Deep within the controversial USA PATRIOT Act, originally passed in 2001, there are many surveillance tactics enacted through sunset provisions, which are parts of laws that have an expiration date unless legislative action extends them. While the sunset provisions of the PATRIOT Act are set to expire on February 28th, 2011, the government will likely extend these provisions. On the third day of the 112th Congress, Representative Mike Rogers (R-MI) introduced House Resolution 67. This bill would extend the sunset provisions of the PATRIOT Act until February 29th, 2012.
The sunset provisions of the USA PATRIOT Act (Uniting and Strengthening America by Providing Appropriate Tools Required to Intercept and Obstruct Terrorism) are contained within Section 200 of the PATRIOT Act and include the fifteen following provisions: Sections 201, 202, 203 (except parts A & C), 204, 206, 207, 209, 212, 214, 215, 217, 218, 220, 223, and 225. All of the unlisted sections between these numbers are already permanent, except for 224, which is only the date of expiration for the sunsets. You can view each of these provisions in the 2001 version of the PATRIOT Act [.pdf], but the more contentious sunset provisions include:
- Section 206: roving wire taps for individuals who are not involved in any criminal matter. A court must approve such an order, but it is a special federal court originally created in 1978 under the Foreign Intelligence Surveillance Act that is not public. Section 208 of the PATRIOT Act enlarged this court from seven to eleven judges.
- Section 214: access to pen register devices and trap and trace devices for individuals who have shown no connection with a terrorist organization, but have connected to a device (like websites or social networks) of an entity currently under investigation, so long as the activities are not solely based on the First Amendment. Basically, these devices have the ability to record all communication signals (dialing, routing, addressing, and the contents) sent over electronic devices. Pen register devices refer to incoming data, while trap and trace devices refer to outgoing data.

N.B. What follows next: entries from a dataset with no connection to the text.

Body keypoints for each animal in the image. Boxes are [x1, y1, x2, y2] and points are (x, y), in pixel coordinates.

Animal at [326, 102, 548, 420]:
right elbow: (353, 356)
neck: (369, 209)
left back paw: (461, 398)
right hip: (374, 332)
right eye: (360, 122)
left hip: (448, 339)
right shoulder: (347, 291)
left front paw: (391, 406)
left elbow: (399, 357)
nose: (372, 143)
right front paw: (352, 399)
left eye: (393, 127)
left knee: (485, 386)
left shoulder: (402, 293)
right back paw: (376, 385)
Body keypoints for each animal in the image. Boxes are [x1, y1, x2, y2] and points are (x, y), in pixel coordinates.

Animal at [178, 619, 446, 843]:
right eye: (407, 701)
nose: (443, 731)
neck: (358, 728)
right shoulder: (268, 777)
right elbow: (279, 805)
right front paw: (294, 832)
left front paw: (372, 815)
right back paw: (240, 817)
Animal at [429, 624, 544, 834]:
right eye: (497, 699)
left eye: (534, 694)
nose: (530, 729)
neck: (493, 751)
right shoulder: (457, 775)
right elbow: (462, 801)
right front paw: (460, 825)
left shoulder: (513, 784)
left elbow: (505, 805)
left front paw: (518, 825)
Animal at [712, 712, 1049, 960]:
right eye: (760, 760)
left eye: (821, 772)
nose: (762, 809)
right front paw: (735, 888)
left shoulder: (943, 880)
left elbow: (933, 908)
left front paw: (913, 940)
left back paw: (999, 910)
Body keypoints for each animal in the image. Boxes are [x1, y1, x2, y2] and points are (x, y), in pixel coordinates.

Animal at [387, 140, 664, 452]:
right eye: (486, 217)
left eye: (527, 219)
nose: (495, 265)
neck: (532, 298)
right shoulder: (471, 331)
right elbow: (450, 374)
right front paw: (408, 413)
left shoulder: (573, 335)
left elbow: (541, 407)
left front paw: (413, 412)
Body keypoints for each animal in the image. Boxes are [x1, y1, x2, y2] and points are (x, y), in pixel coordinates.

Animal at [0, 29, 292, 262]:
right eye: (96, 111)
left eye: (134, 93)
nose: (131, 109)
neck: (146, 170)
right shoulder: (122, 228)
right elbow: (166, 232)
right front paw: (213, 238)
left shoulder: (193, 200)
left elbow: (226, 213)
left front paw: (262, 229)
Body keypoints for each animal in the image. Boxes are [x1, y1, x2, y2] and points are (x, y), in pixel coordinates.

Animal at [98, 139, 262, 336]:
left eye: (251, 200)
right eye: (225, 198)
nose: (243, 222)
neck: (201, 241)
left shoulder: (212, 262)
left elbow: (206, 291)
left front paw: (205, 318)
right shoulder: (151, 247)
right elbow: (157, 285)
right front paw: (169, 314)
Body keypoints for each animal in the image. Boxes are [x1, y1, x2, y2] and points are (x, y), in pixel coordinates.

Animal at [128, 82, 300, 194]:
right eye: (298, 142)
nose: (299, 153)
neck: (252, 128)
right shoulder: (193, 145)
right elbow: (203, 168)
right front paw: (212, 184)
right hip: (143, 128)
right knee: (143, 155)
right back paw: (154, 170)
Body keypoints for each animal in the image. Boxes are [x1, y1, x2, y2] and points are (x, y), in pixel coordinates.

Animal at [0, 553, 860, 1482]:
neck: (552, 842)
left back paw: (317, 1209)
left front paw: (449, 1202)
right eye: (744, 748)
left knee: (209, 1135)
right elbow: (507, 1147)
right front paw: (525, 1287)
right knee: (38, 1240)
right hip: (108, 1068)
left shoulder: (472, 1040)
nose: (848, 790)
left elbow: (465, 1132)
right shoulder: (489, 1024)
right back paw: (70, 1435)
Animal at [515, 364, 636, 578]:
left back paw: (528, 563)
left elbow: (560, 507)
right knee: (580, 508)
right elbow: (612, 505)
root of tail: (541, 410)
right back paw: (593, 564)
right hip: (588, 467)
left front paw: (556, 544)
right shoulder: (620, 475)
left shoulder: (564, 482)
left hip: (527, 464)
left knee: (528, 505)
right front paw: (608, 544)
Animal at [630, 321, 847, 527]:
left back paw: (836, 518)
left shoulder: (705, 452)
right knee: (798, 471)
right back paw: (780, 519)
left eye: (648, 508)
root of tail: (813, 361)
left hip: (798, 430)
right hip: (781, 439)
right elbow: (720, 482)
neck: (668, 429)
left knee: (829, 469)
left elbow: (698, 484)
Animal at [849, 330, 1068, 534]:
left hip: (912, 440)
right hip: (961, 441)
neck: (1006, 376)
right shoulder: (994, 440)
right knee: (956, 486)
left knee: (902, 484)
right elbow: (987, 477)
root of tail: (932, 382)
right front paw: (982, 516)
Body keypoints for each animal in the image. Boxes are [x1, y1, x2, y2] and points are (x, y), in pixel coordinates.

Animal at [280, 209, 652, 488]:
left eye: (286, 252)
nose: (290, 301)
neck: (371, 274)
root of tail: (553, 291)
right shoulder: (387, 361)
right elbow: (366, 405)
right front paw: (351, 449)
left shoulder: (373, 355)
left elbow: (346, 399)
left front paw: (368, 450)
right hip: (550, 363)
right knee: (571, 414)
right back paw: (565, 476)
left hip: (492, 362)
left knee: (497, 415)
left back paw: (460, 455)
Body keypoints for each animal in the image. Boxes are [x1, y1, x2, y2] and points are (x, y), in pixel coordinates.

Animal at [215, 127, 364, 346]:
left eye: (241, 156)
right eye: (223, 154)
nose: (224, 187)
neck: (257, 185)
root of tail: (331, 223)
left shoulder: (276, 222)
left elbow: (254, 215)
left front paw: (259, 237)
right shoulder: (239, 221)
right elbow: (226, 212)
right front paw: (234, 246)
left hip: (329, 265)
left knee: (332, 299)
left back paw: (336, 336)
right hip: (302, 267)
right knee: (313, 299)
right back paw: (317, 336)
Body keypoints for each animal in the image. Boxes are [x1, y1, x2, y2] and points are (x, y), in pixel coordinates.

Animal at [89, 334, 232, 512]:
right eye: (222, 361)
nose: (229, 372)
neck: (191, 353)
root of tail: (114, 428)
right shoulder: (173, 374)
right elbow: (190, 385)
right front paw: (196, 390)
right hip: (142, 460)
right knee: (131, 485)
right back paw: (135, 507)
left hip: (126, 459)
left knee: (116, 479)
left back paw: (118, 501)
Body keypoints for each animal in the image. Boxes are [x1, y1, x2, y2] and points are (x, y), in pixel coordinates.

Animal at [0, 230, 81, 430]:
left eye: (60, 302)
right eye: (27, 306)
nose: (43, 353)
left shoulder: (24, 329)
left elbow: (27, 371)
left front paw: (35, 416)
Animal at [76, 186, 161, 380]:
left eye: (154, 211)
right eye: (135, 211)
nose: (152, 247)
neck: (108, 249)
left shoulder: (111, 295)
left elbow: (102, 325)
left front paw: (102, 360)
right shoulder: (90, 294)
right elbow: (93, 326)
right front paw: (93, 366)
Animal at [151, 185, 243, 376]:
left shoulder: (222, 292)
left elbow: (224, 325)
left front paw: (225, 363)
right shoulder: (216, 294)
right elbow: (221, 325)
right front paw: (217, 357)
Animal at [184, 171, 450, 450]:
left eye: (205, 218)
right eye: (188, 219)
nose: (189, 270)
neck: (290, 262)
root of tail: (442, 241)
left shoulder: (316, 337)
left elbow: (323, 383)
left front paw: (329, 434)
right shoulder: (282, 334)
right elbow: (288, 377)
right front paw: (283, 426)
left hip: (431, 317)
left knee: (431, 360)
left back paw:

- Section 215: authority to obtain any records (books, documents, papers, or other items with record-keeping ability) for individuals meeting the same standard in Section 214. Further, the individuals are not allowed to be told about any seizure of records, as specified in 215 (d).
- Section 220: there are no geographic limitations for any of the sunset provisions of the PATRIOT Act, as well as the other already permanent surveillance provisions.
These above provisions illustrate why many accuse the PATRIOT Act of infringement of Americans’ civil liberties. Merely visiting a website, mentioning a matter under investigation on social networks, or checking out a controversial book from a library is enough to not only invade the privacy of law-abiding Americans, but to also do so without any of them ever knowing.
Despite these alarming invasions of privacy, the government has extended the sunset provisions of the PATRIOT Act on three previous occasions. The first renewal occurred in the USA PATRIOT Act Improvement and Reauthorization Act of 2005 [.pdf], which extended the sunset provisions until December 31st, 2009. However, this act did not renew all of the sunset provisions, but instead made a majority of them permanent. The only sunset provisions this act did not permanently enforce are Sections 206 and 215.
The second renewal of the remaining sunset provisions occurred in late 2009 and was a short extension until February 28th, 2010. The third extension came in an amendment of the Medicare Physician Payment Reform Act of 2009 [.pdf], which President Obama quietly signed the day before the sunsets were set to expire on February 28th, 2010. This act extended the sunsets until the current expiration date of February 28th, 2011. What’s more, the Senate did not even debate the bill and passed it on a voice vote. The House passed the bill after a vote of 315 to 97, with 87 of the nays being Democrats and the remaining 10 being Republicans.
With past extensions gaining widespread support from both parties in Congress, as well as the President, the recent introduction of HR 67 will likely pass with ease. As a result, another year of secretive investigations of law-abiding Americans will continue. Perhaps those who read this article will grasp the nature of these invasions of privacy and will spread the word to not only their friends, but also to their elected officials.